Which we don't, of course. We have the space shuttles, and it wouldn't take much to turn one into a heavy-lift cargo vehicle that would do the job.

We have the Atlas V and Delta IV rockets, which are in service and certainly enough to lift a moon rocket in pieces for assembly in orbit.

At the same time, SpaceX, a private spaceflight company, is preparing to launch a Falcon 9 rocket in that same class.

Our Russian partners in the International Space Station have inexpensive and ultra-reliable man-rated rocket systems; if you want to, you can fly in one yourself.

And if we needed to, we could put the Saturn V rocket back into production, along with the old Lunar Module. NASA still has all the plans for these vehicles on file.

In short, we could go back to the moon pretty darned soon if we wanted to, and without spending nearly as much as the original Apollo program cost.

So why don't we? Because NASA is already committed to doing a thousand other things. I'm not saying that's wrong. Most of NASA's programs are worthwhile. Someone ought to be doing them, and I don't mind that it's NASA. What I do mind is that NASA is spending $18 billion a year to do them.

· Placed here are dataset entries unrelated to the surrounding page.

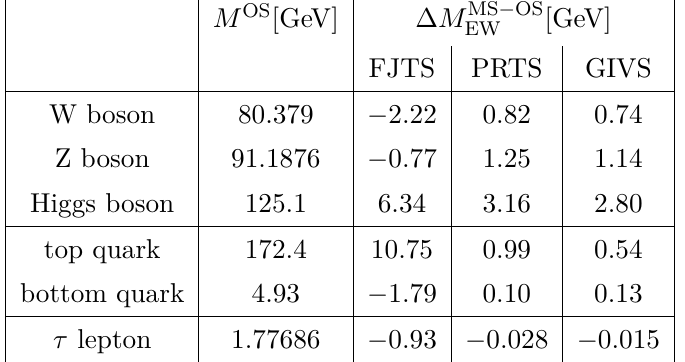
Table 1 . On-shell masses M OS of the heaviest SM particles and differences ∆ M MS − OS the MS mass M ( µ = M OS ) and M OS induced by NLO EW corrections using the FJTS, PRTS, or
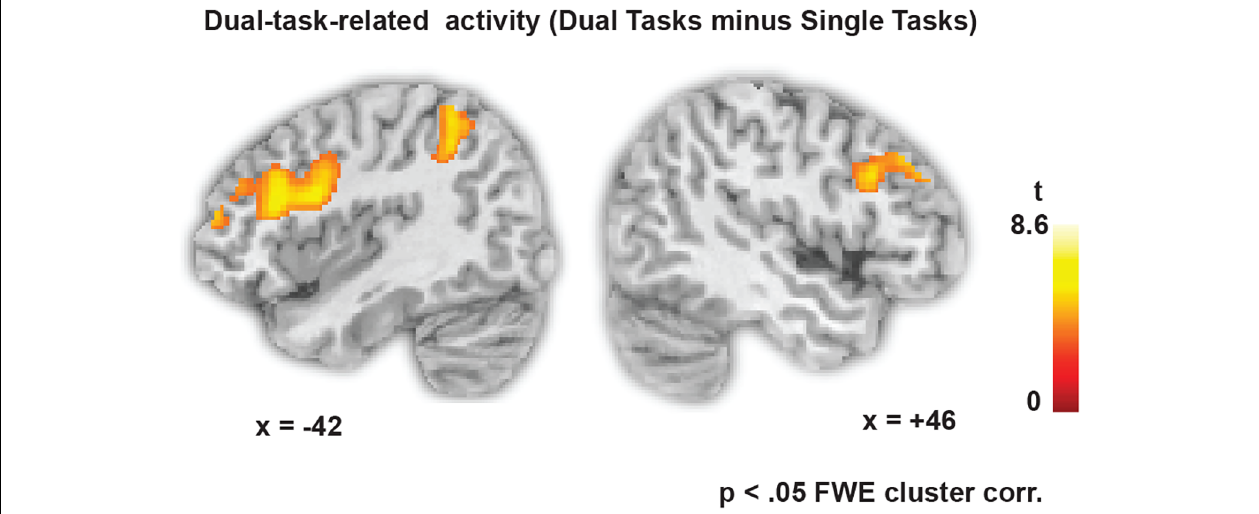
FIGURE 3 | Dual-task-specific brain activity, revealed by contrasting all dual-task blocks with all single-task blocks ( p < 0.05 FWE cluster-corrected, p < 0.001 at the voxel level). TABLE 1 | Activity peaks for the contrast dual tasks minus single tasks. Region (labels for k > 10) Hem Brodman n MNI coordinates T -value cluster size Area x y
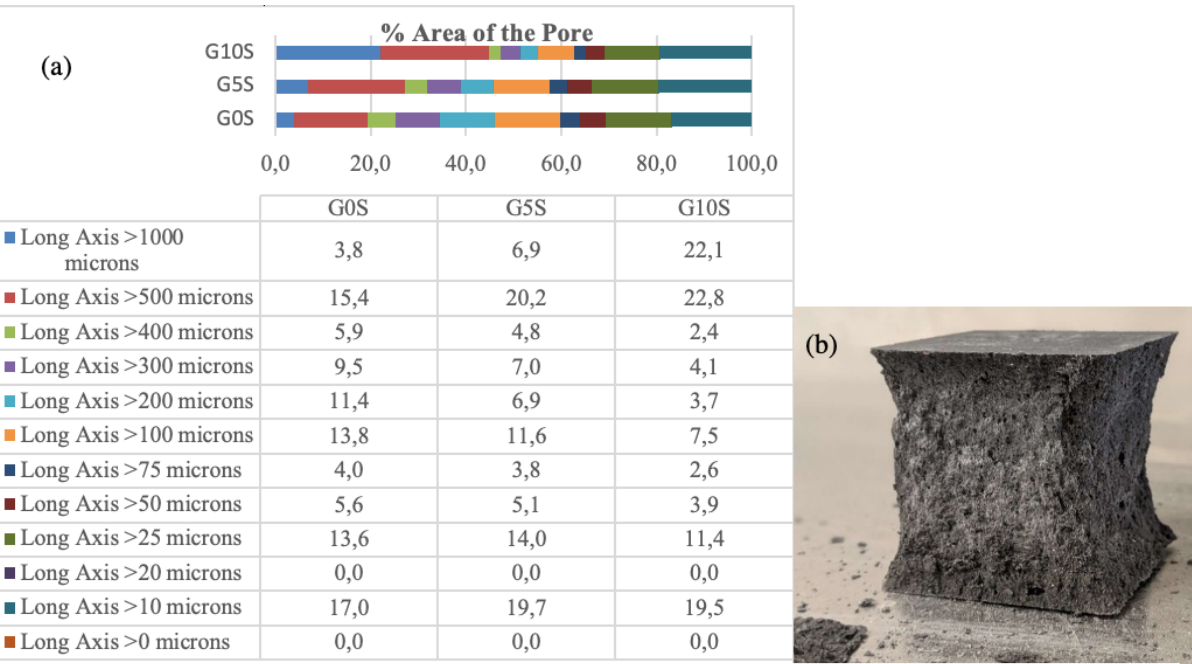
Figure 3b. The corners of the triangle correspond to 100% stoichiometric content of the main oxides, i.e., SiO 2 , Al 2 O 3 , K 2 O, Na 2 O & CaO. The sides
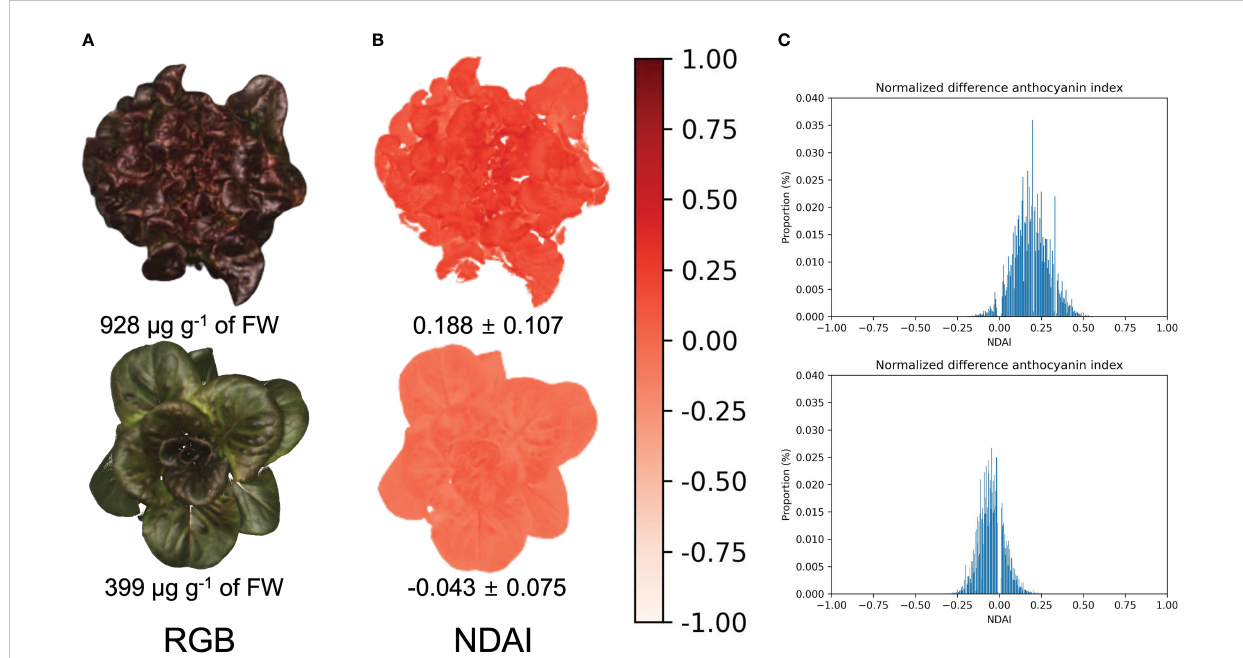
FIGURE 5 Canopy RGB (A) and normalized difference anthocyanin index ( B ; NDAI) images of red lettuce cultivars ‘ Rouxai ’ (top) and ‘ Teodore ’ (bottom) and their corresponding histograms (C) . The scale bar on the right side represents the NDAI values within these NDAI images. Values below the NDAI images represent mean ± standard deviation of NDAI within the NDAI images, while values below the RGB images represent the anthocyanin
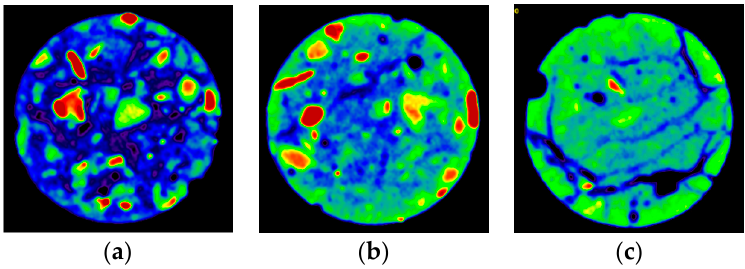
Figure 12. CT images after the rupture of the mixed disposal body at different waste rock concentrations. ( a ) Waste rock of 50%; ( b ) waste rock of 30%; and ( c ) waste rock of 10%.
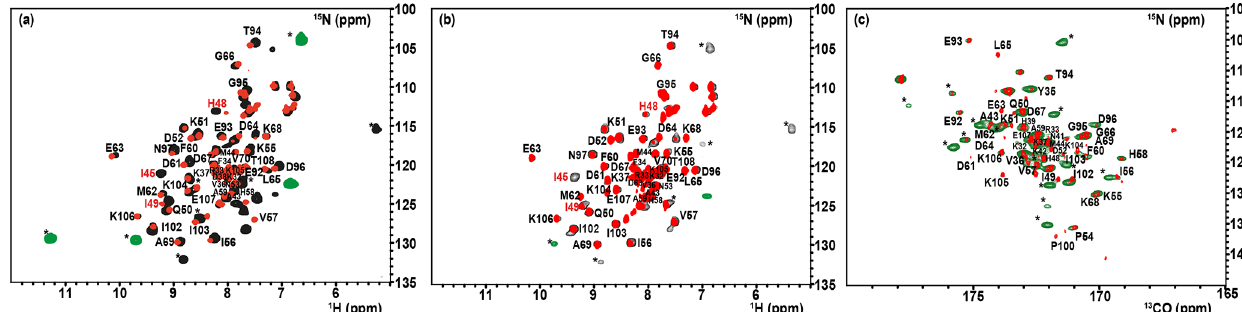
Figure 3. Overlap of the diamagnetic HSQCs (red) and paramagnetic-tailored 15 N-IR-HSQC-AP (positive peaks: black/negative: green) for the oxidized (a) and reduced (b) forms of mitoNEET. (c) Overlap of diamagnetic (red) and paramagnetism-tailored (green) CON ex- periments for the reduced state of mitoNEET. Peaks labeled with asterisks are those that are observed only in the paramagnetic-tailored experiments. Peaks observed but not assigned are labeled with X. Red-colored assignments refer to signals that are only barely detectable in the diamagnetic experiments and could be sequentially assigned only in the paramagnetic-tailored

NASA is overstaffed, overly cautious, and overly protective of what it regards as its rightful monopolies. Perhaps NASA envies the U.S. Postal Service--but that agency actually does have a constitutional mandate, and as far as I can tell it operates with reasonable efficiency. Whatever NASA wants to do for the people of this country, it ought to do in the most efficient and expeditious manner possible.

I'm sure that at some level, NASA is reacting to the tragedies in its past by creating additional layers of management and oversight to stop future tragedies from occurring. If so, NASA is way past the point of diminishing returns. At some point, more bureaucracy makes failures more likely--not to mention making successes less frequent.

I don't suppose it would be politically practical, but I'd like the Obama administration to cut NASA's 2010 budget by half and insist that it continue to do everything it has planned. Even if that means laying off a lot of good hard-working employees in NASA and its contractors, and even if it means accepting slightly higher risks in future NASA missions, I think that would be a giant leap in the right direction for our country.